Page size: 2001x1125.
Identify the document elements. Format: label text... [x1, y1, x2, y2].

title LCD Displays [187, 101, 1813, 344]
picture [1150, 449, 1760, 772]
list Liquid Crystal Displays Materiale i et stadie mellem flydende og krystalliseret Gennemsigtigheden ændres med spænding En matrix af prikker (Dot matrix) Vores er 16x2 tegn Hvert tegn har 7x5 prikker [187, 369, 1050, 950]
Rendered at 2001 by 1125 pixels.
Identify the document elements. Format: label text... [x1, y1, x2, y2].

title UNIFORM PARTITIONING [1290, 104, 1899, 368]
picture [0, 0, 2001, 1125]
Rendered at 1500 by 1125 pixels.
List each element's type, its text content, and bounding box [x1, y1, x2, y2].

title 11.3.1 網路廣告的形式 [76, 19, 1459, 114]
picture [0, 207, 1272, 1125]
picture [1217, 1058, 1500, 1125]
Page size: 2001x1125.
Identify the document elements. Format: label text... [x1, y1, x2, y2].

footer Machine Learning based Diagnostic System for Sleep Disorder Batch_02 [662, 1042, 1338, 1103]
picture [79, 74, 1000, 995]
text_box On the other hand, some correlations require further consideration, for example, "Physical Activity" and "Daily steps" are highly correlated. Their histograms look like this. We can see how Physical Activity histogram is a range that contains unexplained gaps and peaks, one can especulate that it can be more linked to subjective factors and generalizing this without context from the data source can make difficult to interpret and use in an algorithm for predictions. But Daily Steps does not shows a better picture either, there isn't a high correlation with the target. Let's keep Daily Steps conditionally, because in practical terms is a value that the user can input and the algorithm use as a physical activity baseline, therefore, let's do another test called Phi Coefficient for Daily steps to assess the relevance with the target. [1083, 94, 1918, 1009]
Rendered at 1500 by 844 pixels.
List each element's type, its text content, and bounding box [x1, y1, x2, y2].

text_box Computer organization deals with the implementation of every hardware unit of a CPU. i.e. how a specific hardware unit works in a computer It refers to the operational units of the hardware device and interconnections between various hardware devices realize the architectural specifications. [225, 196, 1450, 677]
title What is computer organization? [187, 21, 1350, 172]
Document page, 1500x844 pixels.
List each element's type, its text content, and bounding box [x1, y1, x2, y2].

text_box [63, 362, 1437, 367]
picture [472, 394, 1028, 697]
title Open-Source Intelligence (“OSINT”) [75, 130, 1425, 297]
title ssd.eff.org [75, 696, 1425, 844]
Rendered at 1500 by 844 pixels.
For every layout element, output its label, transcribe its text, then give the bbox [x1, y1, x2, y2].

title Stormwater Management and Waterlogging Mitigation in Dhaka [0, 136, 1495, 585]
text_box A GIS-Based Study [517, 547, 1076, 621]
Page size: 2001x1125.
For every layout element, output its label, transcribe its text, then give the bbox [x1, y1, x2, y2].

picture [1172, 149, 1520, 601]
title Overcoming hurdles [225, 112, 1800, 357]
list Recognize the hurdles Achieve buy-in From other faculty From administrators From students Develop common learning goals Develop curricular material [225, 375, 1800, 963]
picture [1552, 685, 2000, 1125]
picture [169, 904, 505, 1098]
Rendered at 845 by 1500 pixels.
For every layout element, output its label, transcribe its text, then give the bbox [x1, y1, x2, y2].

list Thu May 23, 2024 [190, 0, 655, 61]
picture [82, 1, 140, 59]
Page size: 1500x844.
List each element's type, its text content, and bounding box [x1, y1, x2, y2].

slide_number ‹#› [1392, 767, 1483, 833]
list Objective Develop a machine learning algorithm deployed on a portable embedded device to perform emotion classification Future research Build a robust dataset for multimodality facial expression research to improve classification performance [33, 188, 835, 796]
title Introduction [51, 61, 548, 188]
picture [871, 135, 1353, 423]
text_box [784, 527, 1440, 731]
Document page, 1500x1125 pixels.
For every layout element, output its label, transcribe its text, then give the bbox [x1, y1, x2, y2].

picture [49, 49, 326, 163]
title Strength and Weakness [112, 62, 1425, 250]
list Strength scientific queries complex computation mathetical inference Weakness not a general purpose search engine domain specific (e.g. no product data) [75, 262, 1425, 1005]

**PROBLEM:** Having gone through the data above, repeat it exactly.

**TASK OUTPUT:**
Page size: 2001x1125.
Identify the document elements. Format: label text... [x1, y1, x2, y2].

title LCD Displays [187, 101, 1813, 344]
picture [1150, 449, 1760, 772]
list Liquid Crystal Displays Materiale i et stadie mellem flydende og krystalliseret Gennemsigtigheden ændres med spænding En matrix af prikker (Dot matrix) Vores er 16x2 tegn Hvert tegn har 7x5 prikker [187, 369, 1050, 950]
Rendered at 2001 by 1125 pixels.
Identify the document elements. Format: label text... [x1, y1, x2, y2].

title UNIFORM PARTITIONING [1290, 104, 1899, 368]
picture [0, 0, 2001, 1125]
Rendered at 1500 by 1125 pixels.
List each element's type, its text content, and bounding box [x1, y1, x2, y2].

title 11.3.1 網路廣告的形式 [76, 19, 1459, 114]
picture [0, 207, 1272, 1125]
picture [1217, 1058, 1500, 1125]
Page size: 2001x1125.
Identify the document elements. Format: label text... [x1, y1, x2, y2].

footer Machine Learning based Diagnostic System for Sleep Disorder Batch_02 [662, 1042, 1338, 1103]
picture [79, 74, 1000, 995]
text_box On the other hand, some correlations require further consideration, for example, "Physical Activity" and "Daily steps" are highly correlated. Their histograms look like this. We can see how Physical Activity histogram is a range that contains unexplained gaps and peaks, one can especulate that it can be more linked to subjective factors and generalizing this without context from the data source can make difficult to interpret and use in an algorithm for predictions. But Daily Steps does not shows a better picture either, there isn't a high correlation with the target. Let's keep Daily Steps conditionally, because in practical terms is a value that the user can input and the algorithm use as a physical activity baseline, therefore, let's do another test called Phi Coefficient for Daily steps to assess the relevance with the target. [1083, 94, 1918, 1009]
Rendered at 1500 by 844 pixels.
List each element's type, its text content, and bounding box [x1, y1, x2, y2].

text_box Computer organization deals with the implementation of every hardware unit of a CPU. i.e. how a specific hardware unit works in a computer It refers to the operational units of the hardware device and interconnections between various hardware devices realize the architectural specifications. [225, 196, 1450, 677]
title What is computer organization? [187, 21, 1350, 172]
Document page, 1500x844 pixels.
List each element's type, its text content, and bounding box [x1, y1, x2, y2].

text_box [63, 362, 1437, 367]
picture [472, 394, 1028, 697]
title Open-Source Intelligence (“OSINT”) [75, 130, 1425, 297]
title ssd.eff.org [75, 696, 1425, 844]
Rendered at 1500 by 844 pixels.
For every layout element, output its label, transcribe its text, then give the bbox [x1, y1, x2, y2].

title Stormwater Management and Waterlogging Mitigation in Dhaka [0, 136, 1495, 585]
text_box A GIS-Based Study [517, 547, 1076, 621]
Page size: 2001x1125.
For every layout element, output its label, transcribe its text, then give the bbox [x1, y1, x2, y2].

picture [1172, 149, 1520, 601]
title Overcoming hurdles [225, 112, 1800, 357]
list Recognize the hurdles Achieve buy-in From other faculty From administrators From students Develop common learning goals Develop curricular material [225, 375, 1800, 963]
picture [1552, 685, 2000, 1125]
picture [169, 904, 505, 1098]
Rendered at 845 by 1500 pixels.
For every layout element, output its label, transcribe its text, then give the bbox [x1, y1, x2, y2].

list Thu May 23, 2024 [190, 0, 655, 61]
picture [82, 1, 140, 59]
Page size: 1500x844.
List each element's type, its text content, and bounding box [x1, y1, x2, y2].

slide_number ‹#› [1392, 767, 1483, 833]
list Objective Develop a machine learning algorithm deployed on a portable embedded device to perform emotion classification Future research Build a robust dataset for multimodality facial expression research to improve classification performance [33, 188, 835, 796]
title Introduction [51, 61, 548, 188]
picture [871, 135, 1353, 423]
text_box [784, 527, 1440, 731]
Document page, 1500x1125 pixels.
For every layout element, output its label, transcribe its text, then give the bbox [x1, y1, x2, y2].

picture [49, 49, 326, 163]
title Strength and Weakness [112, 62, 1425, 250]
list Strength scientific queries complex computation mathetical inference Weakness not a general purpose search engine domain specific (e.g. no product data) [75, 262, 1425, 1005]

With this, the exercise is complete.